[[ Source extract, beginning ]]

Obviously, this depends a bit on which refinement program you use, and I am
not familiar with all of them. However, I have had some conversations with
Garib "refmac" Murshudov and Pavel "phenix.refine" Afonine about this, and the
shocking answer appears to be "no". Carbon has six electrons, even if it is a
methyl carbon with three unmodeled hydrogens stuck to it. Yes, this does
introduce a 33% error in the number of electrons at every CH3! I am also
suspicious that free ions like "Cl" are often modeled as free elemental Cl,
and not the Cl- ion, which has 1 more electron. But this is only a 3% error.
Personally, I think that "something should be done" about disordered aliphatic
hydrogens (particularly since I don't have to code it). I suggest that simply
adding "3" to the "constant" coefficient of the "C" form factor to make a "CH3
form factor" might just do the trick. Not only are the electrons brought in
by the H atoms generally delocalized into the carbon's electron cloud anyway,
but at most MX resolutions, the whole CH3 group is just one big fat lump of 9
electrons. Mathematically, this is equivalent to saying that the B-factor
Gaussian (1.5 A FWHM when B=30) dominates the 5 much narrower Gaussians of the
atomic form factor.

[[ Source extract, end ]]
[[ Entries supplied, beginning ]]

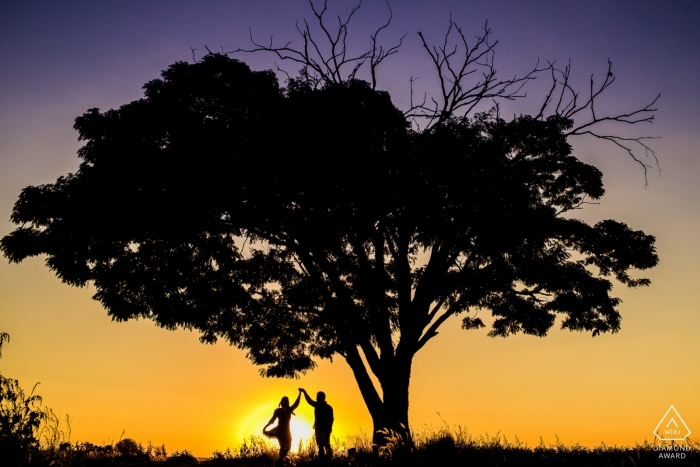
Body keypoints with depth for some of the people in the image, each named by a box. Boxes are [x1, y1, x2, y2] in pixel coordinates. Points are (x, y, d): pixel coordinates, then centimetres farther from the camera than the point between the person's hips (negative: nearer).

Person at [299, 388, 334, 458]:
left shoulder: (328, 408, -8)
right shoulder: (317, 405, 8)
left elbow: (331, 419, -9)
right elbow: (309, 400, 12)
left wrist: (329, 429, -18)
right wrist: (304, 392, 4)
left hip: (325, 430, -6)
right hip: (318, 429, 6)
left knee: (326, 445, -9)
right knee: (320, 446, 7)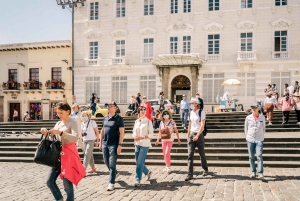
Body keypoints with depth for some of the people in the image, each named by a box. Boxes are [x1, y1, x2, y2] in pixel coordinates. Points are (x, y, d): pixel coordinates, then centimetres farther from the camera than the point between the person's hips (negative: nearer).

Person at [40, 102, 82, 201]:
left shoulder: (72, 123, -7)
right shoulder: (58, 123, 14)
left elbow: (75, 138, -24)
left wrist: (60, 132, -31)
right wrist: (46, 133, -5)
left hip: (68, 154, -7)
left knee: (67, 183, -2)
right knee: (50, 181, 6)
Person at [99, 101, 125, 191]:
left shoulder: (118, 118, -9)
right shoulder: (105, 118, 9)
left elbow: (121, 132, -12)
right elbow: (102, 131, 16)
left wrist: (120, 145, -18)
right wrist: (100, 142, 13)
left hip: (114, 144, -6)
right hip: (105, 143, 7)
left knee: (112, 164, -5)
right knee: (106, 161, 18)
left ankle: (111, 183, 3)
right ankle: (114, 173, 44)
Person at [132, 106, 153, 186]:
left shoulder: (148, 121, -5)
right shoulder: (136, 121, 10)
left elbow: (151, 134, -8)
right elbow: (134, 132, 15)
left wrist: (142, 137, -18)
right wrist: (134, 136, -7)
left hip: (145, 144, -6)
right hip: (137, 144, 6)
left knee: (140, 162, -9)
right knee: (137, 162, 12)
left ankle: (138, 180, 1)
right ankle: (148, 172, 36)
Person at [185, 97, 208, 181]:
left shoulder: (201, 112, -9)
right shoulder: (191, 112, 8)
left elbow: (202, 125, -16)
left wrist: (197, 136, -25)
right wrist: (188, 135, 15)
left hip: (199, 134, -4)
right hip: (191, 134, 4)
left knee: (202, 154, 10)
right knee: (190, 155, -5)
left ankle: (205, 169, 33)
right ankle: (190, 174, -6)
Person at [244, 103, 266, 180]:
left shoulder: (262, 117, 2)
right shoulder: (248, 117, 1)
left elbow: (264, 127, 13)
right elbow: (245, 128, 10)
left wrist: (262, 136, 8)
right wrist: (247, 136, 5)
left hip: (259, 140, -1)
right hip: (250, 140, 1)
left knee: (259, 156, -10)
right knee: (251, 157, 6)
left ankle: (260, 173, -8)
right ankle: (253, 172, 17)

[[ Entries supplied, end ]]
[[ Entries supplied, beginning ]]

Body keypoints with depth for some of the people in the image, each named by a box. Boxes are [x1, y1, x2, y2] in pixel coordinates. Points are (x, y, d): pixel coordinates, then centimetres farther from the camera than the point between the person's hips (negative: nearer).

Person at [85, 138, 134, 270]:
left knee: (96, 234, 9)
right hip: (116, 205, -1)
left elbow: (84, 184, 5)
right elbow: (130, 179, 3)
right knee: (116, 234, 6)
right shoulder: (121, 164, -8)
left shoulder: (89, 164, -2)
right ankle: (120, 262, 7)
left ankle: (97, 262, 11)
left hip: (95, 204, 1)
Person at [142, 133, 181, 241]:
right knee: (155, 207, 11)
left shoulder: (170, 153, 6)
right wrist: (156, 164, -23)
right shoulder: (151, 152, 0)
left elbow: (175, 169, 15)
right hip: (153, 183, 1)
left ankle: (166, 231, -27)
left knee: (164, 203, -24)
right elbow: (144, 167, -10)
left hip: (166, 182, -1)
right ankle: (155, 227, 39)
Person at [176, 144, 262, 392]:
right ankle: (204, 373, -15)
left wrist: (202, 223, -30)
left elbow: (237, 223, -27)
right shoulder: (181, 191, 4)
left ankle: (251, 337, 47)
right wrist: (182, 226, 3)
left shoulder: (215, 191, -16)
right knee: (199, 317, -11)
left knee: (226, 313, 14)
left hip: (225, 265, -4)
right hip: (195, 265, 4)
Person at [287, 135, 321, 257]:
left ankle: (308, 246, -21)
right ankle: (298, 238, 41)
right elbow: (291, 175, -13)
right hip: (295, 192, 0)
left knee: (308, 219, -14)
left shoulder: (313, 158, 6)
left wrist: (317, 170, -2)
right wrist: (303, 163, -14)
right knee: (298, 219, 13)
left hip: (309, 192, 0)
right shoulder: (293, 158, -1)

[[ Entries supplied, end ]]
[[ Entries supplied, beginning ]]

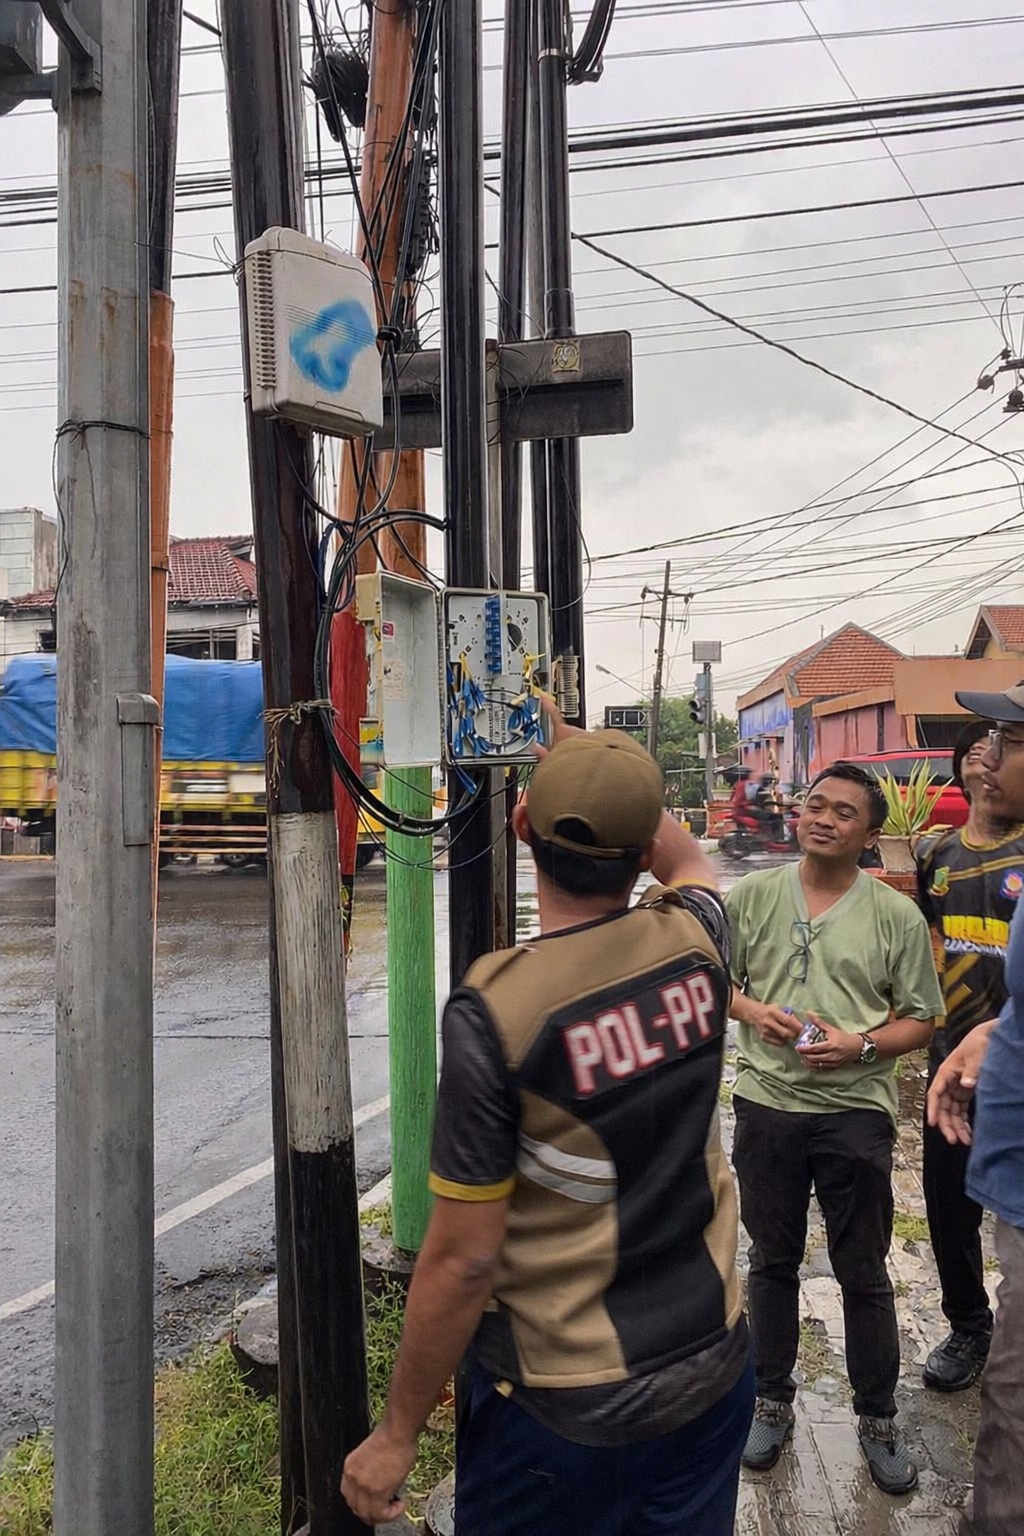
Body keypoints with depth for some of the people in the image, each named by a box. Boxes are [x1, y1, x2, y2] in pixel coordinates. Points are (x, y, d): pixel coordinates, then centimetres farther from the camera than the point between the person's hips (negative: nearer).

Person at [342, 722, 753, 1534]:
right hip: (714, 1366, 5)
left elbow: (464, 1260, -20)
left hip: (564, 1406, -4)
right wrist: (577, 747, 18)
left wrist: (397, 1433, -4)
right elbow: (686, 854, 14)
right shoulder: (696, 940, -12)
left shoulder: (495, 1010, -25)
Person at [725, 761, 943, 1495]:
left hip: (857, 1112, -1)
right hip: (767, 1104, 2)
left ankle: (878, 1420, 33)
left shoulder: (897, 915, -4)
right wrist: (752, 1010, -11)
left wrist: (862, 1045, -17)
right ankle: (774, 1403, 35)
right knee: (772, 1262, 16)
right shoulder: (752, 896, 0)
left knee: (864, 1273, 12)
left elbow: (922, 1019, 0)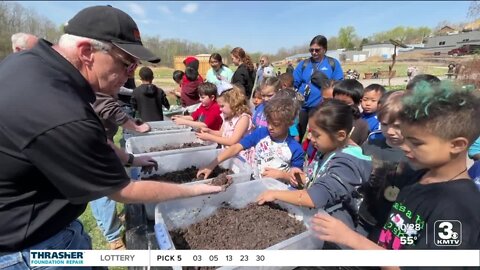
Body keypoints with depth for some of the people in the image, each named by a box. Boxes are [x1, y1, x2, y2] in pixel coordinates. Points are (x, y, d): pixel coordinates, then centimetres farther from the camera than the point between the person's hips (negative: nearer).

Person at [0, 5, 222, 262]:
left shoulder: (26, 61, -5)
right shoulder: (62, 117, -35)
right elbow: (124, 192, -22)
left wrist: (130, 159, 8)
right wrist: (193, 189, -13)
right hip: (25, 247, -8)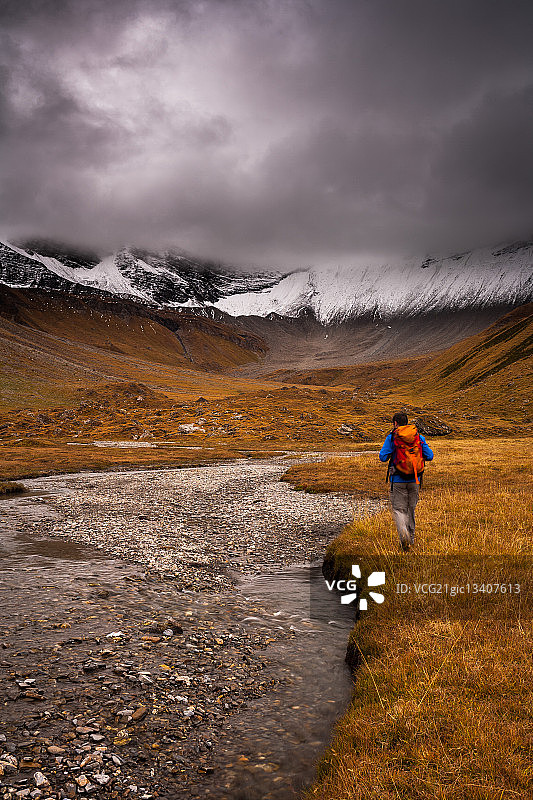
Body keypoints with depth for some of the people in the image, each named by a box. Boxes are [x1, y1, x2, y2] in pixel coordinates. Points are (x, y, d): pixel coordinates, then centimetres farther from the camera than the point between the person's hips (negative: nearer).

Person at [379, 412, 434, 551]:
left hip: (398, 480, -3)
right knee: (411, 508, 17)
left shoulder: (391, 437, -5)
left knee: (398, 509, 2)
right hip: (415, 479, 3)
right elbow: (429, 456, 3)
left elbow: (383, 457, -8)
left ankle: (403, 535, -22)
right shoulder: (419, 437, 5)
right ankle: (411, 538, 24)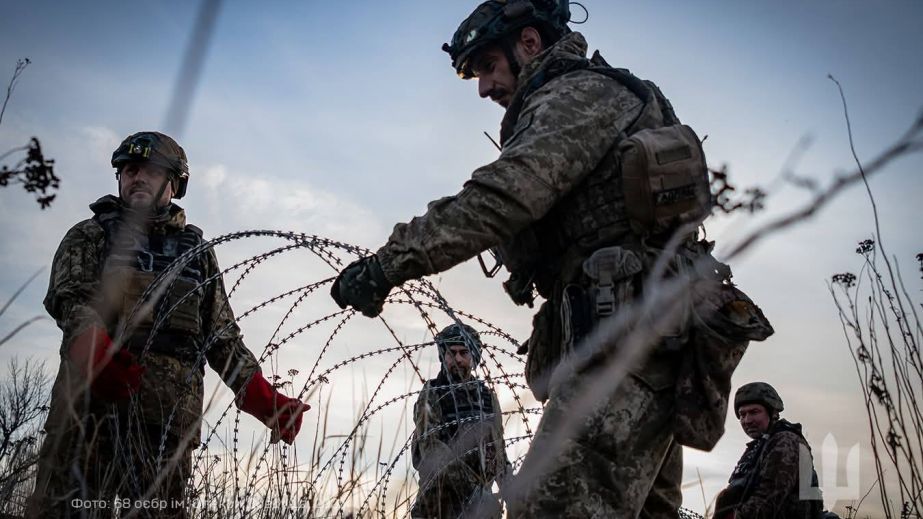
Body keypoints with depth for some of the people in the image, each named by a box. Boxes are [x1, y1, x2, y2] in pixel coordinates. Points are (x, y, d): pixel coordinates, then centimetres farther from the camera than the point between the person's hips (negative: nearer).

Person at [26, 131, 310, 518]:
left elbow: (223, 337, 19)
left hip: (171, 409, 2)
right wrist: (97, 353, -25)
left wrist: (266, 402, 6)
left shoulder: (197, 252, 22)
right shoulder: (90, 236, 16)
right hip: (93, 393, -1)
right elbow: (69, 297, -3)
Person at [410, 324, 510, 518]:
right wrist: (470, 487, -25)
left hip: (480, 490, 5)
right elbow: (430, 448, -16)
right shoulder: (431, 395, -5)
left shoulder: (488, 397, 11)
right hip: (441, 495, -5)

[[ Entries supplied, end ]]

Task brief >>
Write out the passage of the forum post on carbon electron counts above word for word, from "Personally, I think" to "atomic form factor.".

Written answer >>
Personally, I think that "something should be done" about disordered aliphatic
hydrogens (particularly since I don't have to code it). I suggest that simply
adding "3" to the "constant" coefficient of the "C" form factor to make a "CH3
form factor" might just do the trick. Not only are the electrons brought in
by the H atoms generally delocalized into the carbon's electron cloud anyway,
but at most MX resolutions, the whole CH3 group is just one big fat lump of 9
electrons. Mathematically, this is equivalent to saying that the B-factor
Gaussian (1.5 A FWHM when B=30) dominates the 5 much narrower Gaussians of the
atomic form factor.